Below are the records; copy each line in them that holds the word "down".
___ DATA PROVIDED
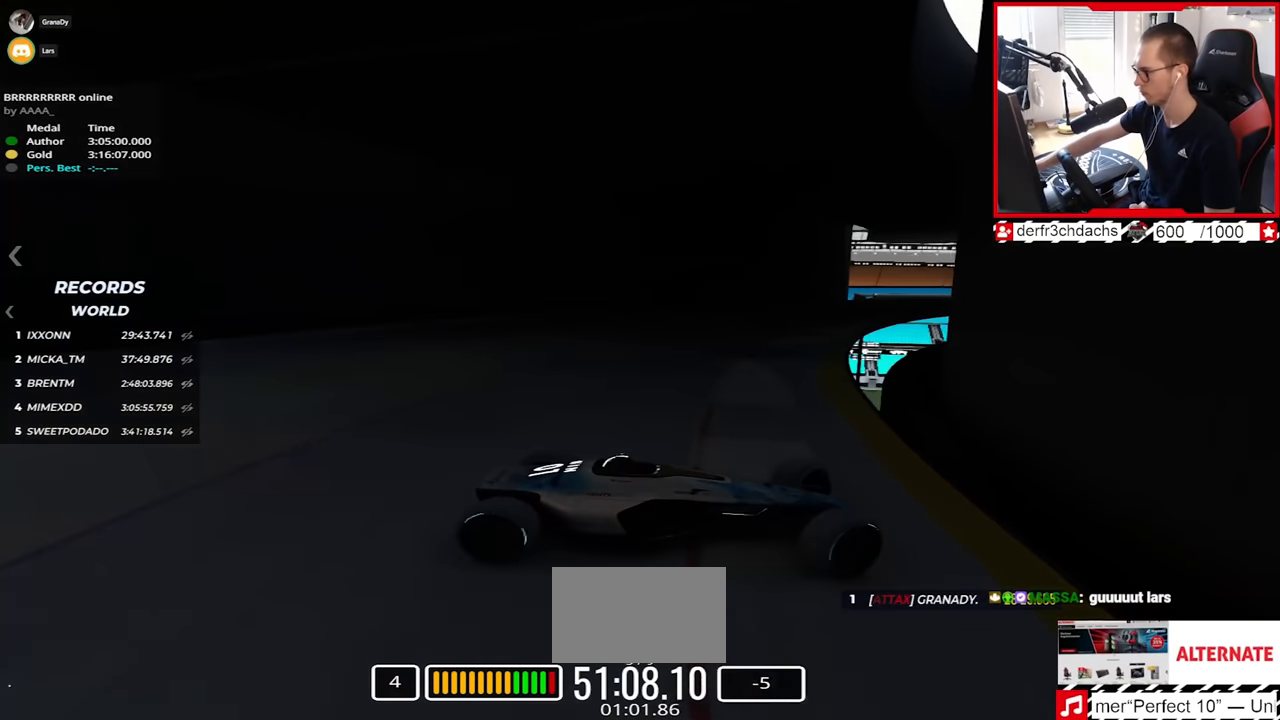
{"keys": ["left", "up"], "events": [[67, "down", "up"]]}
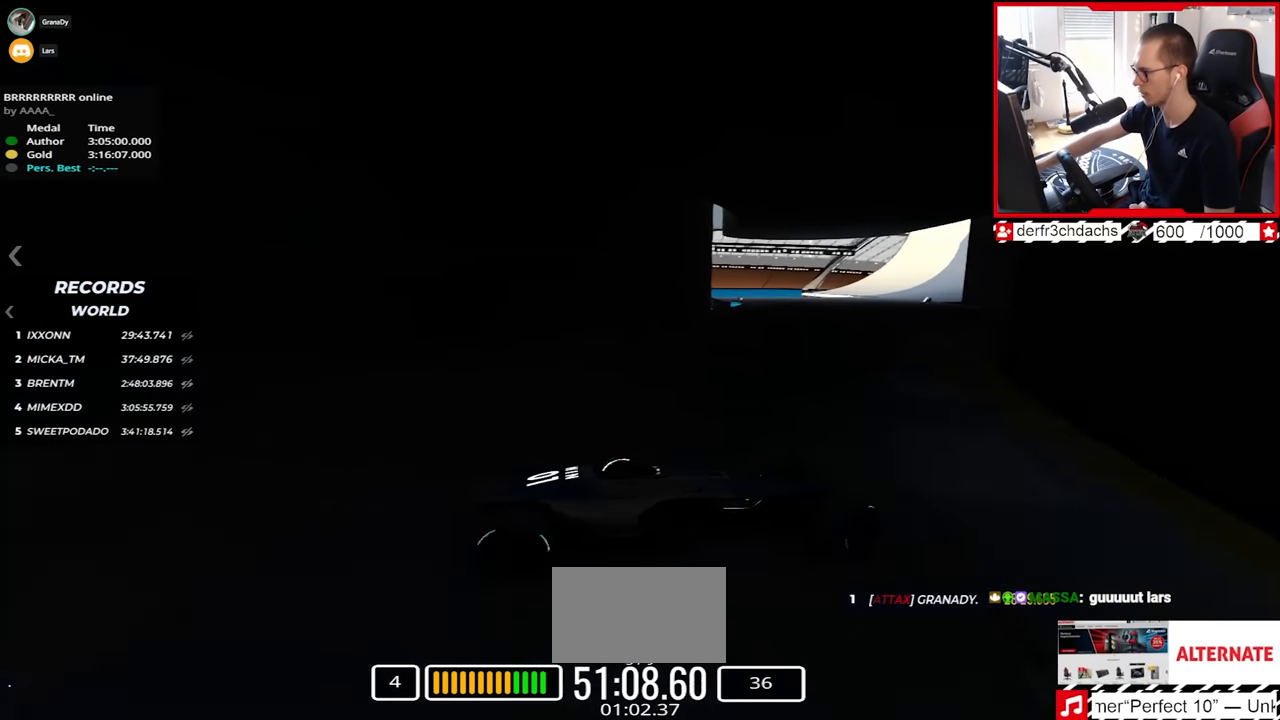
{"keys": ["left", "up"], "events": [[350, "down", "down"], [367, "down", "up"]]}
______
___ DATA PROVIDED
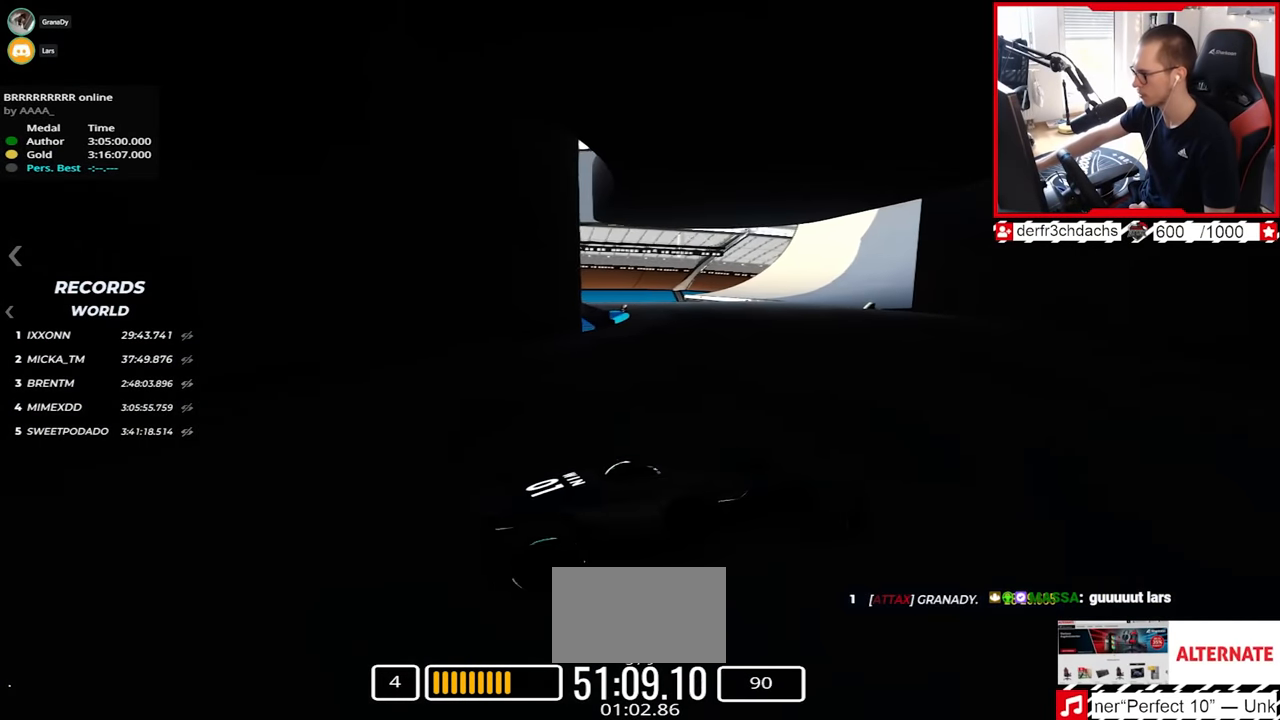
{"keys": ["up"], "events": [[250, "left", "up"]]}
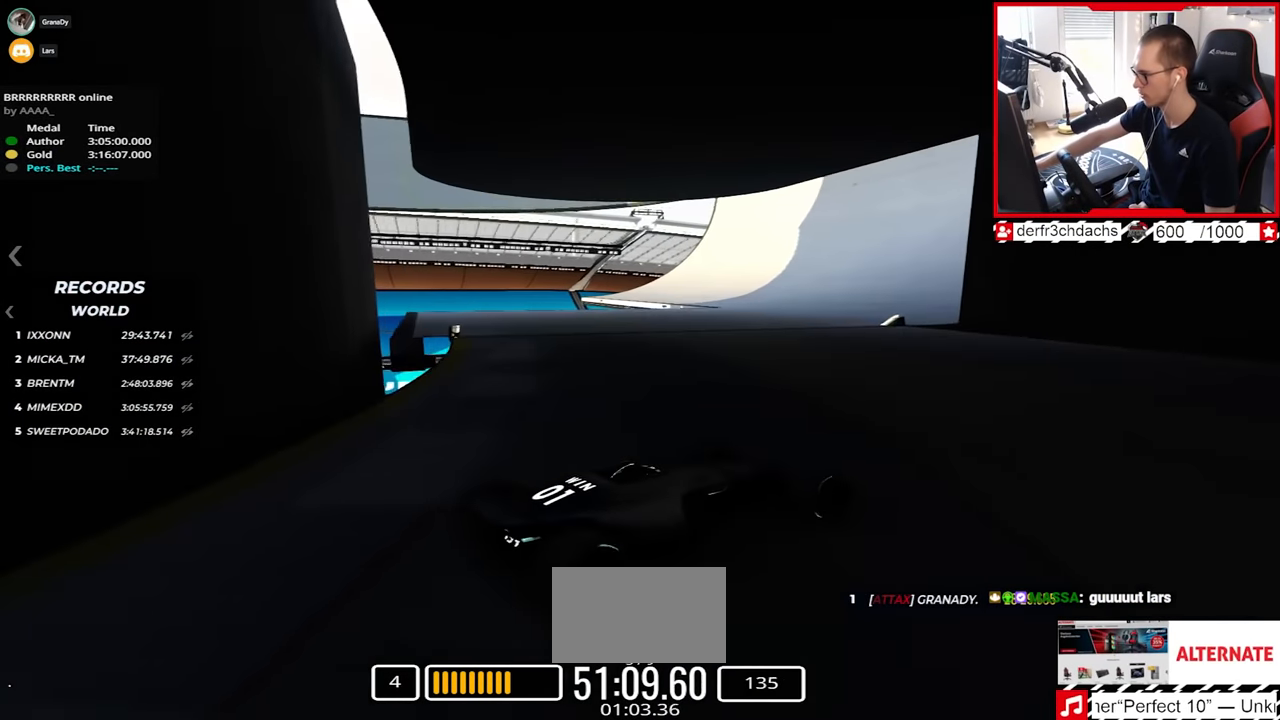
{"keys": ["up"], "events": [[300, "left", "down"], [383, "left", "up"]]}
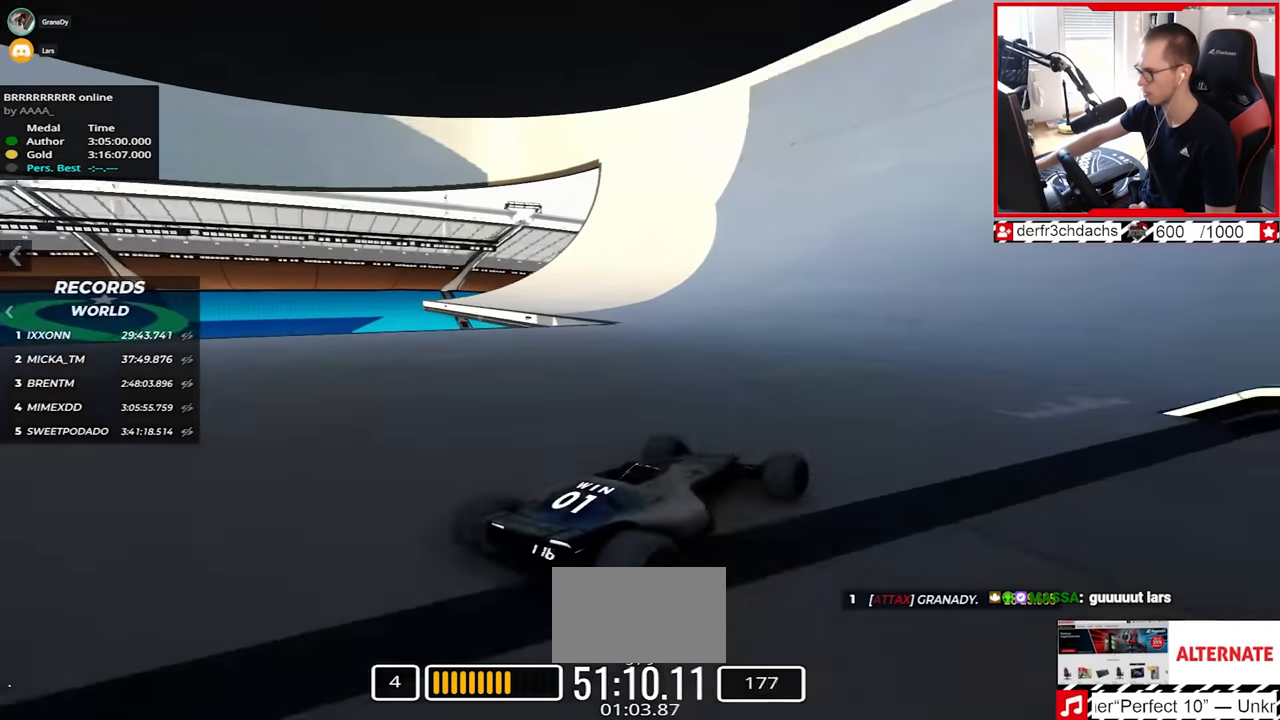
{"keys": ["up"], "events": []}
______
▶ WRITTEN SOLUTION
{"keys": ["left", "up"], "events": [[67, "down", "up"]]}
{"keys": ["left", "up"], "events": [[350, "down", "down"], [367, "down", "up"]]}
{"keys": ["up"], "events": [[300, "left", "down"], [383, "left", "up"]]}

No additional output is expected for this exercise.